It was, to say the least, a curious strategy to go after Marshall, the iconic civil rights lawyer who successfully argued
Brown vs. Board of Education....

Brian Beutler of Talking Points Memo notes this:

GOPers Who Slammed Marshall's Activism Can't Name A Case Typifying It

...After the hearing broke last night, TPMDC asked three of the top Republicans on the Judiciary Committee which of Marshall's opinions best exemplified his activism. And while two of the three were careful to praise Marshall the man, none of them could name a single case.

"You could name them," said Sen. Orrin Hatch (R-UT). Pressed, though, he could not. "I'm not going to go into that right now, I'd be happy to do that later," Hatch demurred.

Sen. Tom Coburn (R-OK) claimed it wasn't about Marshall's jurisprudence at all, but rather about how Kagan, as his clerk, drove his work on the court behind the scenes....

Ranking Member Jeff Sessions (R-AL) came closest to citing individual cases, though ultimately fell back on a generalization....


But don't you see? The strategists who mapped this line of attack out didn't intend for the senators to be able to offer detailed backup for their argument. If this is going according to the usual script, the job of arguing the anti-Marshall line in detail will be handed off to a far-right Republican of non-European descent. The African American or Hispanic or Asian or Native American (maybe a woman -- a two-fer!) will write an op-ed for, say, The Wall Street Journal enumerating the supposed flaws in Marshall's jurisprudence.
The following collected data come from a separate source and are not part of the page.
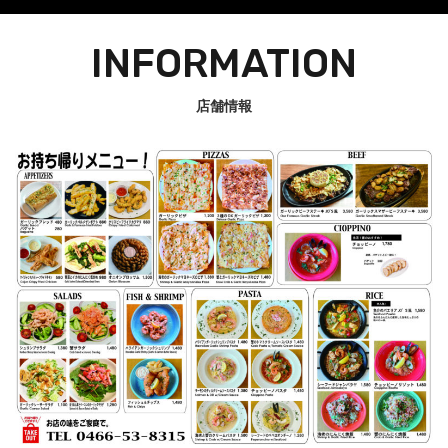
INFORMATION
店舗情報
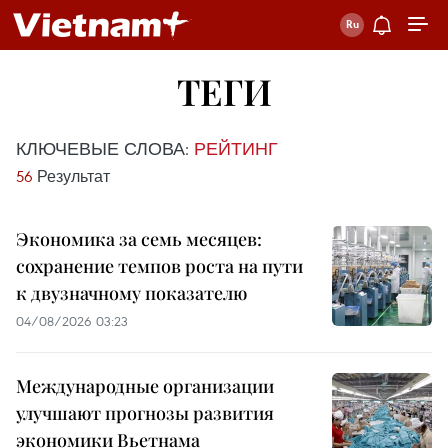
ТЕГИ
КЛЮЧЕВЫЕ СЛОВА:
РЕЙТИНГ
56
Результат
Экономика за семь месяцев:
сохранение темпов роста на пути
к двузначному показателю
04/08/2026 03:23
Международные организации
улучшают прогнозы развития
экономики Вьетнама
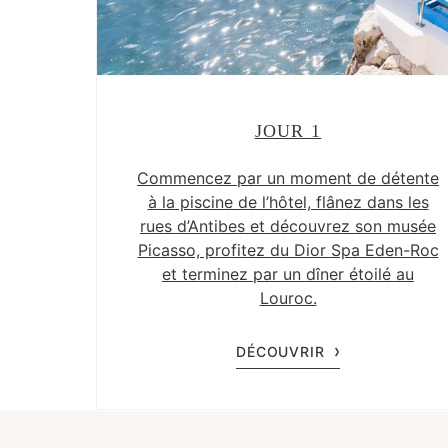
JOUR 1
Commencez par un moment de détente
à la piscine de l’hôtel, flânez dans les
rues d’Antibes et découvrez son musée
Picasso, profitez du Dior Spa Eden-Roc
et terminez par un dîner étoilé au
Louroc.
DÉCOUVRIR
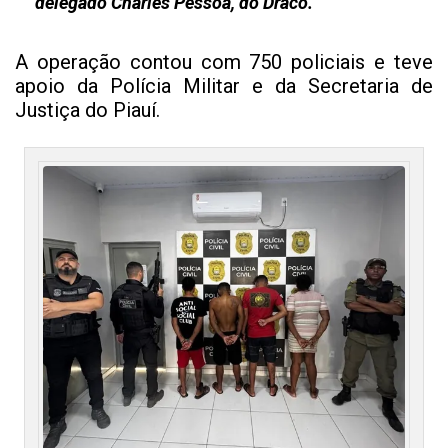
delegado Charles Pessoa, do Draco.
A operação contou com 750 policiais e teve
apoio da Polícia Militar e da Secretaria de
Justiça do Piauí.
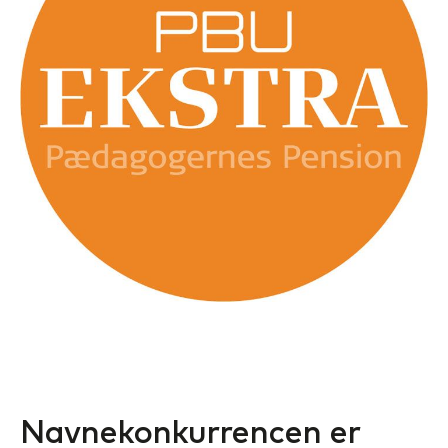
Navnekonkurrencen er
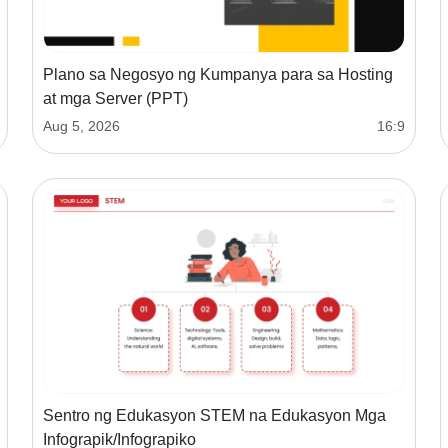
Plano sa Negosyo ng Kumpanya para sa Hosting
at mga Server (PPT)
Aug 5, 2026
16:9
Sentro ng Edukasyon STEM na Edukasyon Mga
Infograpik/Infograpiko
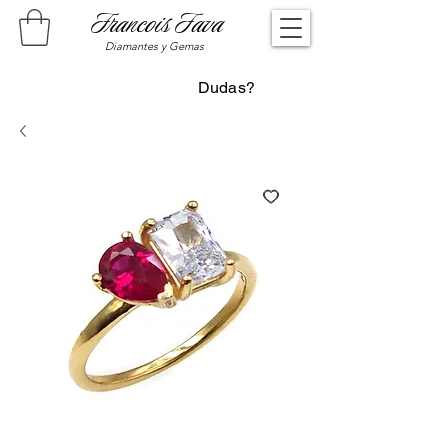
Francois Fava
Diamantes y Gemas
Dudas?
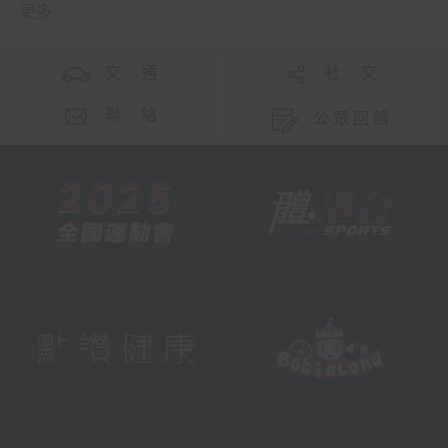
更多 ...
交 通
社 交
聯 絡
公眾回饋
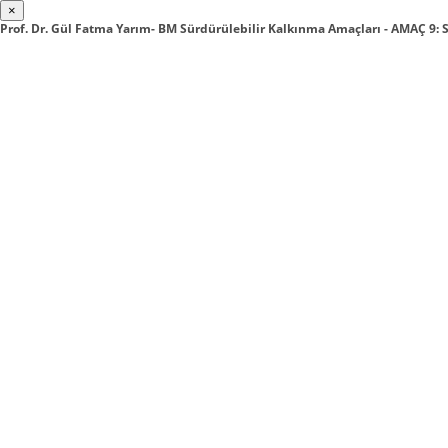
×
Prof. Dr. Gül Fatma Yarım- BM Sürdürülebilir Kalkınma Amaçları - AMAÇ 9:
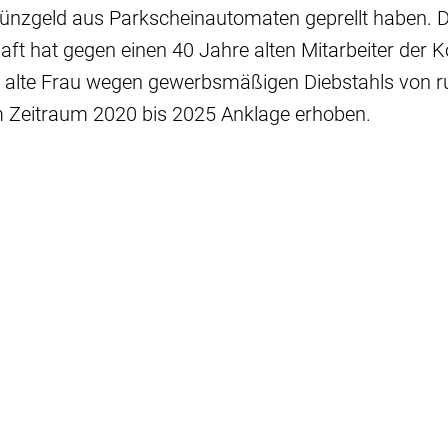
Münzgeld aus Parkscheinautomaten geprellt haben. D
aft hat gegen einen 40 Jahre alten Mitarbeiter de
 alte Frau wegen gewerbsmäßigen Diebstahls von r
im Zeitraum 2020 bis 2025 Anklage erhoben.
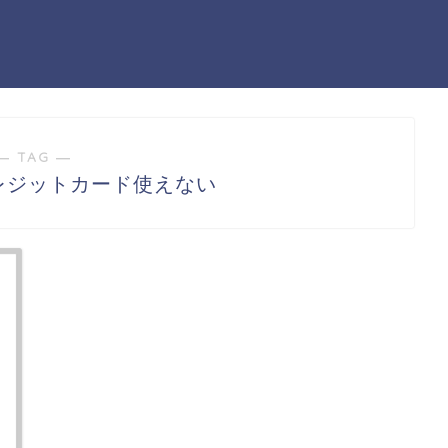
― TAG ―
aクレジットカード使えない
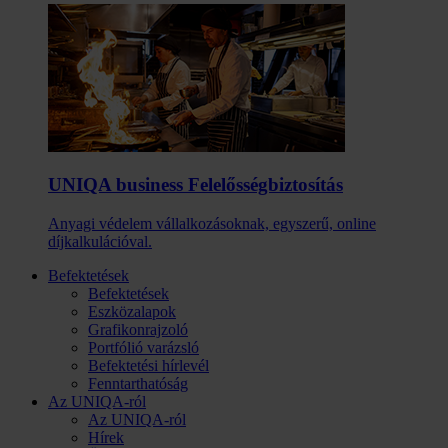
UNIQA business Felelősség­biztosítás
Anyagi védelem vállalkozásoknak, egyszerű, online
díjkalkulációval.
Befektetések
Befektetések
Eszközalapok
Grafikonrajzoló
Portfólió varázsló
Befektetési hírlevél
Fenntarthatóság
Az UNIQA-ról
Az UNIQA-ról
Hírek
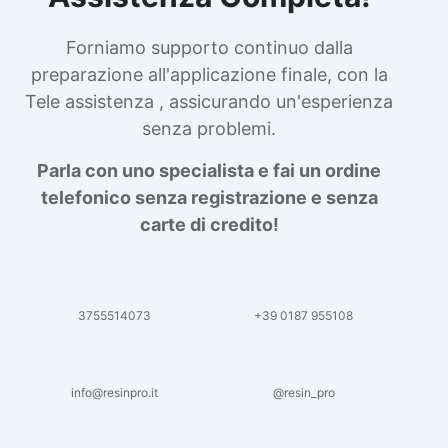
Forniamo supporto continuo dalla
preparazione all'applicazione finale, con la
Tele assistenza , assicurando un'esperienza
senza problemi.
Parla con uno specialista e fai un ordine
telefonico senza registrazione e senza
carte di credito!
3755514073
+39 0187 955108
info@resinpro.it
@resin_pro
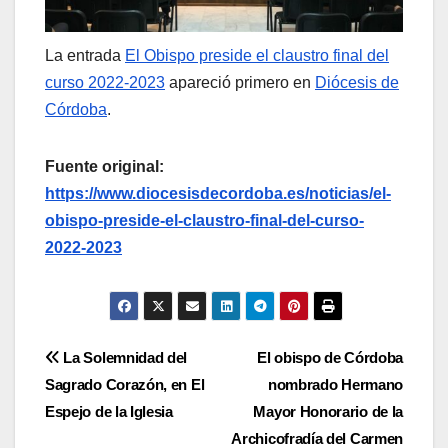
La entrada
El Obispo preside el claustro final del
curso 2022-2023
apareció primero en
Diócesis de
Córdoba
.
Fuente original:
https://www.diocesisdecordoba.es/noticias/el-
obispo-preside-el-claustro-final-del-curso-
2022-2023
Navegación
La Solemnidad del
El obispo de Córdoba
Sagrado Corazón, en El
nombrado Hermano
de
Espejo de la Iglesia
Mayor Honorario de la
entradas
Archicofradía del Carmen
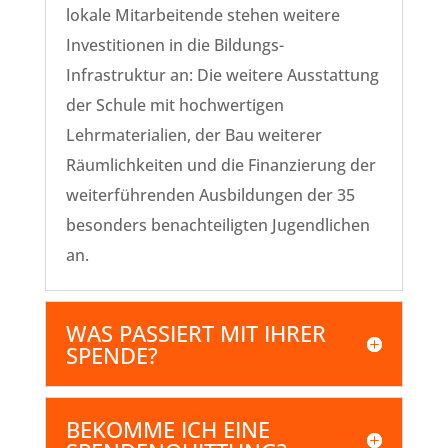
lokale Mitarbeitende stehen weitere
Investitionen in die Bildungs-
Infrastruktur an: Die weitere Ausstattung
der Schule mit hochwertigen
Lehrmaterialien, der Bau weiterer
Räumlichkeiten und die Finanzierung der
weiterführenden Ausbildungen der 35
besonders benachteiligten Jugendlichen
an.
WAS PASSIERT MIT IHRER
SPENDE?
BEKOMME ICH EINE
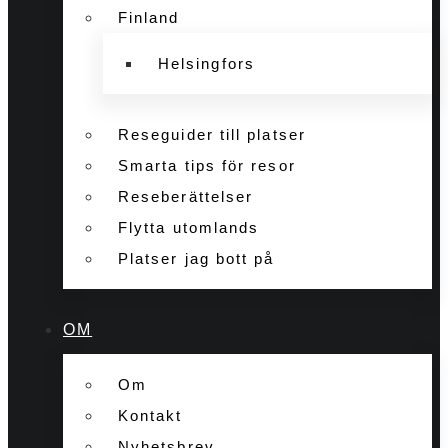
Finland
Helsingfors
Reseguider till platser
Smarta tips för resor
Reseberättelser
Flytta utomlands
Platser jag bott på
OM
Om
Kontakt
Nyhetsbrev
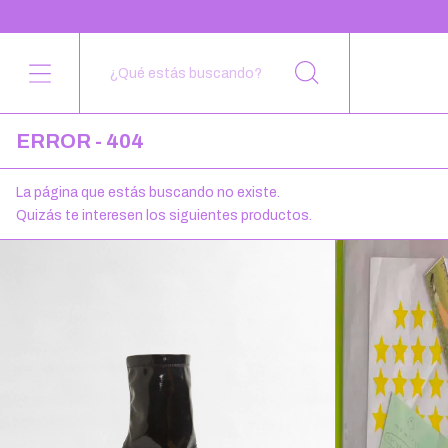
ERROR - 404
La página que estás buscando no existe.
Quizás te interesen los siguientes productos.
The op-ed will praise Marshall's role as a civil rights crusader; it will take him to task for other alleged sins. And the non-pink-skinned author of the piece will then appear repeatedly on Fox News and talk radio, restating the op-ed's bullet points.

Who's going to get the gig? Maybe Janice Rogers Brown or Miguel Estrada. Both are wingnut heroes, George W. Bush judicial appointees of color who were blocked by Senate Democrats. (Brown, who once compared liberalism to slavery in a speech, might have an approach that's a wee bit too harsh, however.) Or maybe it'll be an unknown. But righties are surely going to try to continue tarnishing Marshall, while giving themselves cover so they can say "Who, us?" when the racial dog whistle is identified as what it is.